Совпадение? Нет, вероятно, закономерность — возвратившись в Москву, я прочел в «Новом мире» очерк писателя И. Осипова «Остров семи кораблей». Он рассказывал о том, как бакинских геологов на протяжении многих лет привлекала каменистая гряда в открытом море. Вокруг выступающих из-под морской волны черных скал видны были радужные пятна нефти. Волны перекатывались через заржавелые остовы разрушенных, потерпевших кораблекрушение на этих скалах кораблей. Бывалые моряки называли гряду «кладбищем кораблей».
Геологи решили во что бы то ни стало разгадать тайну черной каменистой гряды. Все говорило о том, что у этих скал на морском дне таятся богатейшие месторождения нефти. На крохотном островке высадился десант энтузиастов. Они построили небольшой свайный домик, установили рацию, начали строить буровую вышку. Среди высадившихся на островке был знаменитый буровой мастер Михаил Каверочкин.
Девяносто дней и ночей провели первооткрыватели морской нефти на этом островке. Буровая вгрызалась в глубокие недра. И вот наступил день, волнующий, памятный, когда морские глубины должны были ответить на зов людей: есть ли нефть под этими скалами, пойдет ли нефть из буровой.

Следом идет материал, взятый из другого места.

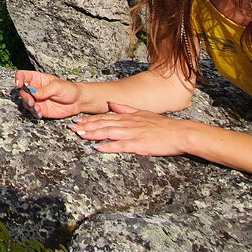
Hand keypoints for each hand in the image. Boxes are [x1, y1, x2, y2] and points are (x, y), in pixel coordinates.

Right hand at [15, 70, 82, 119]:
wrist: (78, 102)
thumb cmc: (69, 89)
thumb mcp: (57, 87)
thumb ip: (44, 90)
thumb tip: (31, 91)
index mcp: (38, 79)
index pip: (23, 75)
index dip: (18, 79)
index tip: (19, 85)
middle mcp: (35, 89)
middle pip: (22, 91)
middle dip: (25, 97)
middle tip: (31, 102)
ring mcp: (37, 99)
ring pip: (25, 102)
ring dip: (29, 106)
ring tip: (37, 109)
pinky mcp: (41, 109)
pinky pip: (32, 111)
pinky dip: (34, 113)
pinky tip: (39, 114)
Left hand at [69, 101, 195, 155]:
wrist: (179, 133)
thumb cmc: (162, 125)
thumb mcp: (142, 113)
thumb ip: (125, 108)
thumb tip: (111, 103)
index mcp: (128, 116)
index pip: (104, 117)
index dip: (89, 119)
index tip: (77, 120)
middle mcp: (128, 123)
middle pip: (103, 124)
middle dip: (86, 126)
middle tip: (71, 127)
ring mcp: (132, 134)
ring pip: (108, 132)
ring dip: (93, 134)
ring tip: (80, 135)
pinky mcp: (138, 145)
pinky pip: (121, 145)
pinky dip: (108, 146)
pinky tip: (98, 148)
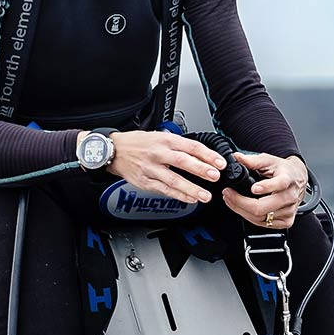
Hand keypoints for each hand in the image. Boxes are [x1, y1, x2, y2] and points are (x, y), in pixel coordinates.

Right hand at [104, 130, 229, 204]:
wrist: (114, 151)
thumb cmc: (138, 143)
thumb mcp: (159, 135)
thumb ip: (178, 144)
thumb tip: (201, 154)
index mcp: (165, 140)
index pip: (190, 146)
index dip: (206, 154)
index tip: (219, 162)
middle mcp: (158, 153)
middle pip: (182, 161)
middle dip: (200, 169)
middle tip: (214, 176)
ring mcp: (151, 169)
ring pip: (173, 180)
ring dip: (191, 188)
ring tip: (205, 195)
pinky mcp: (145, 181)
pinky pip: (163, 190)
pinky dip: (177, 195)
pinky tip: (189, 199)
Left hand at [221, 153, 307, 228]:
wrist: (297, 179)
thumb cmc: (283, 170)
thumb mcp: (268, 160)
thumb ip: (252, 160)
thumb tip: (238, 157)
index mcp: (287, 179)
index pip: (279, 184)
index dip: (266, 187)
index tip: (253, 188)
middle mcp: (290, 196)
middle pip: (263, 207)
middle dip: (240, 202)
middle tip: (227, 193)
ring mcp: (288, 211)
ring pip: (260, 217)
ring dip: (240, 210)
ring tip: (230, 199)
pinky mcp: (286, 221)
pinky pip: (263, 224)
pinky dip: (248, 217)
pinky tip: (241, 208)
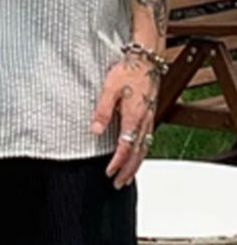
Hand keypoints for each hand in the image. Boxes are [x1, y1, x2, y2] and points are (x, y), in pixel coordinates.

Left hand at [89, 52, 159, 189]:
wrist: (146, 61)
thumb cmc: (128, 72)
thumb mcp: (109, 89)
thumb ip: (102, 111)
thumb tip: (94, 130)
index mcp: (134, 117)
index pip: (125, 147)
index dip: (117, 163)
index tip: (109, 173)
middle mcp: (144, 122)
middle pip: (137, 153)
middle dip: (128, 171)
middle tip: (118, 184)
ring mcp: (149, 119)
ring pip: (144, 148)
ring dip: (136, 165)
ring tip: (127, 176)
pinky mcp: (150, 115)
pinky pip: (147, 140)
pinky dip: (142, 153)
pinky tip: (137, 155)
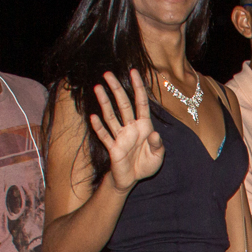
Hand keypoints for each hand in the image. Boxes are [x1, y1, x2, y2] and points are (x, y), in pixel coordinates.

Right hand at [90, 71, 165, 190]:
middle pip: (123, 104)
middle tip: (108, 74)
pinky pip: (105, 136)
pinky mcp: (112, 148)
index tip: (134, 72)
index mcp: (144, 126)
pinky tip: (93, 117)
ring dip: (104, 102)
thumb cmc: (145, 165)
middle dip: (116, 89)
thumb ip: (158, 145)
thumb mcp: (157, 157)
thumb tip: (155, 134)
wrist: (132, 179)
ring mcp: (120, 137)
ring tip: (97, 87)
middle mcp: (131, 128)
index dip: (138, 87)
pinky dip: (99, 127)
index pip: (141, 103)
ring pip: (111, 116)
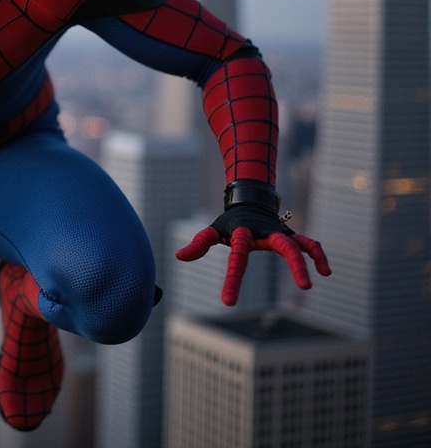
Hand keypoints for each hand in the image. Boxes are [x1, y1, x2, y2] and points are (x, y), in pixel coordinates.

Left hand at [175, 198, 330, 305]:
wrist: (249, 200)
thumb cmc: (229, 222)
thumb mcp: (212, 231)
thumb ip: (198, 244)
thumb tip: (178, 255)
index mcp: (243, 233)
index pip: (237, 259)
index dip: (232, 280)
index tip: (228, 304)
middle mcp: (265, 232)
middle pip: (282, 246)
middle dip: (294, 266)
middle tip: (305, 288)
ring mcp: (279, 233)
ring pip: (299, 245)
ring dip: (308, 261)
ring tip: (313, 284)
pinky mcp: (289, 235)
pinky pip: (308, 243)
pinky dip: (318, 254)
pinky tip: (326, 271)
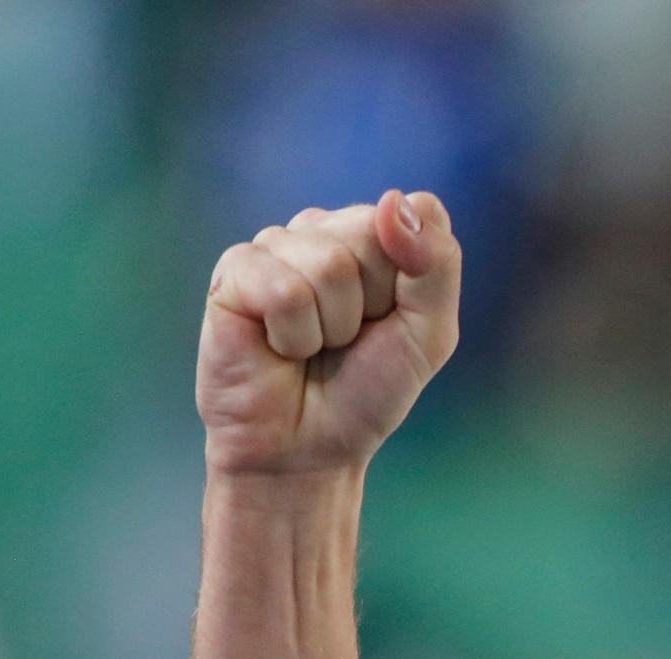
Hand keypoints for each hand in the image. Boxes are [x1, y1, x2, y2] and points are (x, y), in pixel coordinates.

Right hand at [197, 190, 461, 479]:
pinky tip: (278, 348)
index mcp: (374, 237)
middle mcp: (322, 231)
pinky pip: (283, 290)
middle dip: (371, 305)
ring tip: (313, 347)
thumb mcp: (430, 333)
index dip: (409, 288)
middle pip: (370, 234)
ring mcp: (275, 247)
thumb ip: (436, 264)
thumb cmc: (369, 389)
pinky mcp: (234, 272)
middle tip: (348, 340)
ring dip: (332, 326)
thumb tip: (400, 200)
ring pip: (327, 264)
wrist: (309, 446)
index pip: (411, 221)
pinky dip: (294, 335)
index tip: (389, 323)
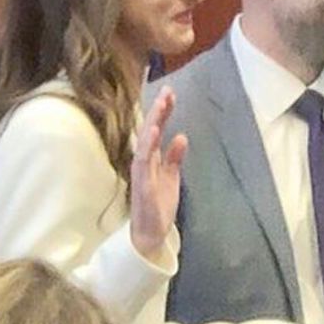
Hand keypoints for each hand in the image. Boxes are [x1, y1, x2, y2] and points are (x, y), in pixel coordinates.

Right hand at [130, 86, 187, 262]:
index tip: (171, 93)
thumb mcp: (171, 176)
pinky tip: (154, 131)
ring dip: (153, 122)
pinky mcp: (142, 184)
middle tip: (167, 90)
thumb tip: (181, 136)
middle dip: (158, 111)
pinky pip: (143, 162)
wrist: (151, 232)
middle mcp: (143, 161)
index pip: (156, 130)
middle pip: (149, 130)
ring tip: (162, 105)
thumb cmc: (159, 203)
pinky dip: (148, 145)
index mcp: (151, 158)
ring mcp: (141, 172)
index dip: (163, 112)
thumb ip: (174, 157)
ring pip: (145, 142)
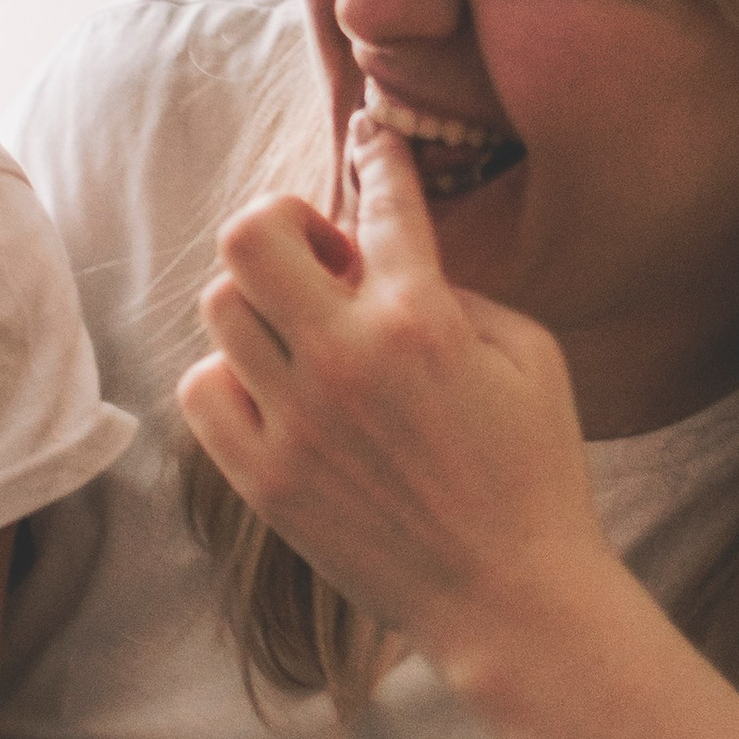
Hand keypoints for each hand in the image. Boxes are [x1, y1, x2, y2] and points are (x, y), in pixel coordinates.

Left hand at [175, 117, 604, 682]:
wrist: (512, 600)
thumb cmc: (536, 472)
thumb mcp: (531, 354)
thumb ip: (455, 288)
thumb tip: (384, 255)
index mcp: (420, 319)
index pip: (380, 200)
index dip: (378, 156)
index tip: (372, 139)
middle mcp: (344, 359)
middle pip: (250, 234)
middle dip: (285, 223)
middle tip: (322, 259)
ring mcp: (295, 422)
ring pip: (220, 306)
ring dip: (263, 303)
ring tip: (306, 331)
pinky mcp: (264, 479)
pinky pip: (203, 390)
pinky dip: (232, 377)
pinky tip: (278, 391)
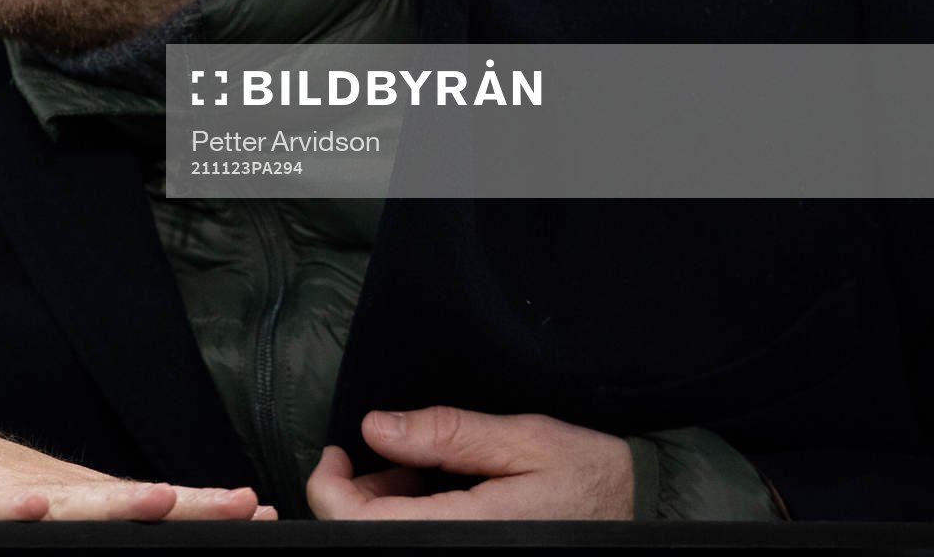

На вышке царила напряженная тишина. Геолог Алиев, Михаил Каверочкин и их товарищи напряженно следили, как медленно откручивалась заслонка скважины. Труба была направлена горизонтально над поверхностью моря. Это был день 5 января 1949 года. Проходили последние минуты этой смелой разведки морских недр, сейчас по расчетам должна показаться нефть. Напряжение нарастало с каждой секундой, взгляды были устремлены в одну точку. Об одном думали сейчас Каверочкин и Атта Курбан Алиев — пойдет ли нефть? Неужели весь труд бригады на этих скалах пропал даром? И он настал, этот час, возблагодаривший людей за их труд, за их веру. Из трубы забил нефтяной фонтан. Нефть с гудением, похожим на шум реактивного двигателя, вырывалась из трубы, ложилась на поверхность волн. Люди подставили ведро, оно наполнилось нефтью, Курбан Алиев, опустив в него руки, подошел к Михаилу Каверочкину и ласково провел по его щекам руками, вымазанными золотистой нефтью. Это было рождением нефтяного промысла в море. Это было первой страницей героической повести о нефтяниках Каспия, началом героической эпопеи, строительства города на стальных сваях в ста двадцати километрах от берега, в открытом море, на нефтяных камнях. Трудовой Баку послал в море на строительство промысла самых лучших, самых отважных людей.